Hope in God; for I shall again praise him,
    my salvation and my God.”

The downcast soul is not to be avoided. Inner turmoil is a “check-engine” light, but not for what is wrong, but for what is taking place. Suffering is a wide-door inviting us into sober mindedness. Wisdom only comes to those who pass through it and are taught by it.


“The heart of the wise is in the house of mourning, but the heart of fools is in the house of mirth.” (Ecclesiastes 7:4)

Lest you conclude the path of the Lord is all decline and loss, the story doesn’t end in the grave, but in new life, both spiritually, socially, economically, and physically.

“Be still, and know that I am God.
    I will be exalted among the nations,
    I will be exalted in the earth!”
The Lord of hosts is with us;
    the God of Jacob is our fortress.”
(Psalm 46:10-11)

This verse in chapter forty-six is the “tonic note” of chapter forty-three. It is the resolution. The outcome of our faith is not just personal, spiritual maturity, it is the restoration of all people and the earth. It’s the dawn of the New Earth in which Heaven has joined.

By the way, if you missed the subtlety here, the God depicted here is that of Jacob. If you know the story, Jacob means “seized by the heel.” Jacob was the supplanter, the one who “tricked” Isaac his father into giving him the blessing. Sure, the Psalmist could have chosen the God of Israel, which is the new name for Jacob 2.0, following his wrestling match with a manlike figure. Israel means, strives with God and prevails, which seems like a much more fitting name at this point, but instead the Psalmist identifies with “Jacob.”

I think the Psalmist knows that the downcast soul is too low to appropriate this to itself. The downcast soul knows all too well it’s a trickster, a phony, a pseudonym. The message of grace is so clear. We don’t have to arrive all purged, clean, and victorious for God to accept us. He is the God of Jacob. The prevenient love of God is not earned through our spiritual progress, instead, any and all progress is the result of such love. Suffering then, as St. John of the Cross would put it, is the scourge of love, bringing about it’s vastly greater end than our petty whims and corporeal cravings.

For those who feel that God cannot exist because of all the useless suffering in the world, this psalm points us toward True North by revealing that suffering is a constant and concrete reminder that the love of God is inviting us to be shaped not by our performance, but by our patience and trust. Suffering and the downcast soul is so important to the God of Jacob, that He ensured His own essence (son) would experience it just as we all do.

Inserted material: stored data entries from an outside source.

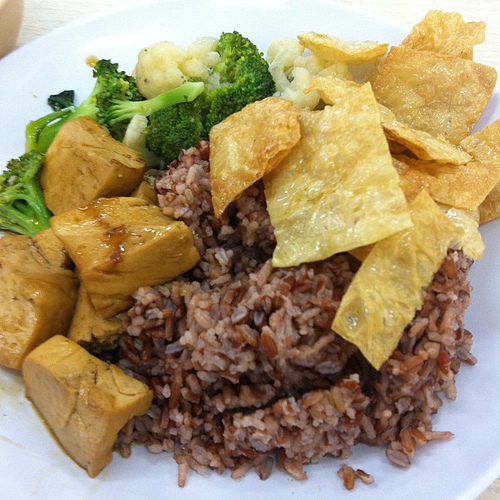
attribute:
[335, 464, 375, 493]
rice — brown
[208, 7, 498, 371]
food — crispy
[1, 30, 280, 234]
broccoli — green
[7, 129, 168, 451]
meat — white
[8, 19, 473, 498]
plate — white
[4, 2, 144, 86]
table — white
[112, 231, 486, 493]
rice — brown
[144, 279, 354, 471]
rice — brown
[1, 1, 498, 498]
dish — white, flat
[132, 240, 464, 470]
rice — brown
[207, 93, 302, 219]
chip — crispy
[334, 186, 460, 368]
chip — crispy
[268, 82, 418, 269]
chip — crispy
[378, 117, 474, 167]
chip — crispy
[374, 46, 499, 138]
chip — crispy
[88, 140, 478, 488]
rice — brown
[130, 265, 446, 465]
rice — brown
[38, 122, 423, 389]
tortillas — fried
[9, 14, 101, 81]
dish — white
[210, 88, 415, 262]
food — crispy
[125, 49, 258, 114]
food — white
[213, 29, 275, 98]
cauliflower — steamed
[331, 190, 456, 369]
tortilla chip — crisp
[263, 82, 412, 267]
tortilla chip — crisp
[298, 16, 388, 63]
tortilla chip — crisp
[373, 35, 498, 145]
tortilla chip — crisp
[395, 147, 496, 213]
tortilla chip — crisp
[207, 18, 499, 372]
chips — brown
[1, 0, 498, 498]
plate — white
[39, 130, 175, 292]
meat — square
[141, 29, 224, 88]
cauliflower — white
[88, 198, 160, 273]
sauce — brown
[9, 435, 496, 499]
plate — white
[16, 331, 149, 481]
meat — square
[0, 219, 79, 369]
meat — square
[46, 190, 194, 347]
meat — square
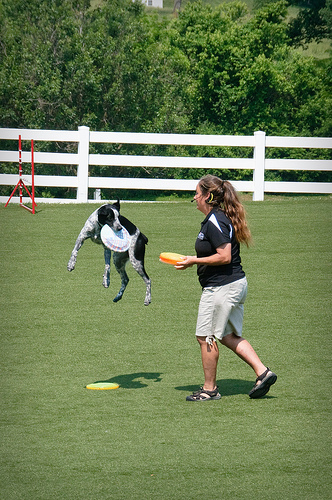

The turmoil of our soul is not God forsaking us, it is actually a visceral experience with the life and love of Christ. It’s the moment we truly identify with and experience the life of the suffering servant-sent by God. Until the suffering of the downcast soul converges between the seen and unseen world, Christology remains abstract, a theory, or a dogmatic assertion.

Suffering then, cannot be “useless” or “meaningless”, for it is the perfect design which ensures none of us can go through life and miss God.